For good governance, it is important that legal frameworks are clear, fair and enforced impartially. Ambiguity occurs where there is a lack of clarity or when there is uncertainty about the application of a law.

 

This ambiguity in laws has following implications

 

Increased litigation: Due to lack of understanding of laws, there is increase in pendency of cases which further overburdens the courts. In fact, when matters are less clear and more difficult to predict, parties’ expectations over the outcome of the adjudication are more likely to diverge leading to increase in the litigation rate.

Lack of clarity: Ambiguity in laws leads to myriad interpretations leading to confusion and lack of clarity in provisions of laws. For instance, In Anti-conversion laws, terms used in such laws like force, fraud, allurement etc. are loosely defined, leaving wide scope of interpretation.

Financial losses: Society may incur relevant costs due to the uncertainty of legal entitlements and bear direct and indirect expenses associated with the litigation process. Further, conflicting interpretations of laws on the same subject hampers ease of doing business and discourages foreign investment in the country.

Delayed investigation: Ambiguity in laws leads to delay in investigation of the case or delay in implementation of law.

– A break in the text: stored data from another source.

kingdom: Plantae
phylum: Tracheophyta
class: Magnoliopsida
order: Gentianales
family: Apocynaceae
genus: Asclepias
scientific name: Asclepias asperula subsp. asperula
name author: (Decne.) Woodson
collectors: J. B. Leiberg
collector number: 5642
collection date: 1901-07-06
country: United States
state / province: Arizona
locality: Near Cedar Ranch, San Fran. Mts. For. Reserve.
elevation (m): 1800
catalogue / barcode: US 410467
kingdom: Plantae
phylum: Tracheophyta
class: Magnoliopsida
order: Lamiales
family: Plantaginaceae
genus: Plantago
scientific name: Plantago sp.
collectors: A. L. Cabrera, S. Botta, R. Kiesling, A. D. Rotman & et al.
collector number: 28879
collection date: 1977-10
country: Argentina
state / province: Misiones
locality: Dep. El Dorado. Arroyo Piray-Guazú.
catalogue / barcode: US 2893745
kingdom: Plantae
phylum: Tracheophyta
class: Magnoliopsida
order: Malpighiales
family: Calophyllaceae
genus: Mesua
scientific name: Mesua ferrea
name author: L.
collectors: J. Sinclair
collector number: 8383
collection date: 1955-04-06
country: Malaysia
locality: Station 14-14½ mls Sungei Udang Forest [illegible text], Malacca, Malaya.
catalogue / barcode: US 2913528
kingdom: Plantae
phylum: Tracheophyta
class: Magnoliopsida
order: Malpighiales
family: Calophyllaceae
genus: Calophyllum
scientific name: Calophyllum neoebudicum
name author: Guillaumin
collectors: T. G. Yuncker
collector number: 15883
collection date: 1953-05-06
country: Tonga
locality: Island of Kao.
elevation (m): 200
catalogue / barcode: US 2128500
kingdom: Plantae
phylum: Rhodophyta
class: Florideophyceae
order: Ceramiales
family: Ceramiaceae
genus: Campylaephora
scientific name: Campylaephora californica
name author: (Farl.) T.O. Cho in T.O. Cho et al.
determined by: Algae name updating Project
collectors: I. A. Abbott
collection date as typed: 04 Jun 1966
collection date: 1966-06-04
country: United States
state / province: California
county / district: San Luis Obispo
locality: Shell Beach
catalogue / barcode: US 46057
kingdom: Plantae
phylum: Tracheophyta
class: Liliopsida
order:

Misuse of laws: Laws are prone to misuse due to lack of a clear definition or use of vague terms. For example, if there are different definitions of the minimum age of child prescribed under different laws, it becomes easier for employers to employ children.

 

In light of these issues, the following measures can be taken to reduce this ambiguity in laws:

 

  • Repeal archaic laws: Colonial legacy in laws such as IPC, Evidence act, etc. needs to be eradicated and updated as per the needs of 21st century.
  • Well defined terms: Clearly define ambiguous terms so that misuse of law, and misinterpretation can be avoided and the ultimate aim of good governance can be achieved.
  • Address evolving issues: Contemporary issues like Data privacy, micro-plastic pollution etc. need to be taken into cognizance and laws should be aimed at protecting and addressing emerging threats.
  • Functionality: Laws should clearly outline the roles and responsibilities of ministries/departments to avoid conflict and must be equipped to address exigencies. For e.g., some have argued that the Disaster Management Act, Epidemic Act, used during the Covid pandemic were not fully equipped to deal with the situation arising out of the pandemic.
  • Public interaction: Tools like pre-legislative scrutiny, engaging with stakeholders, parliamentary committees should be incorporated at all stages of formulation of law to ensure that aspirations of all sections of society are met.

 

Bringing about clarity on interpretation of statutes: Some argue that paying attention to the intention of the legislature or its purpose behind enacting laws can help in solving the problem of many of the uncertainties and ambiguities that arise in law. However, there are strong opposing arguments in support of a strict textual reading of the law too. There is an urgent need to ensure that laws and legal structures keep pace and are reflective and responsive to the growing needs and challenges of the time.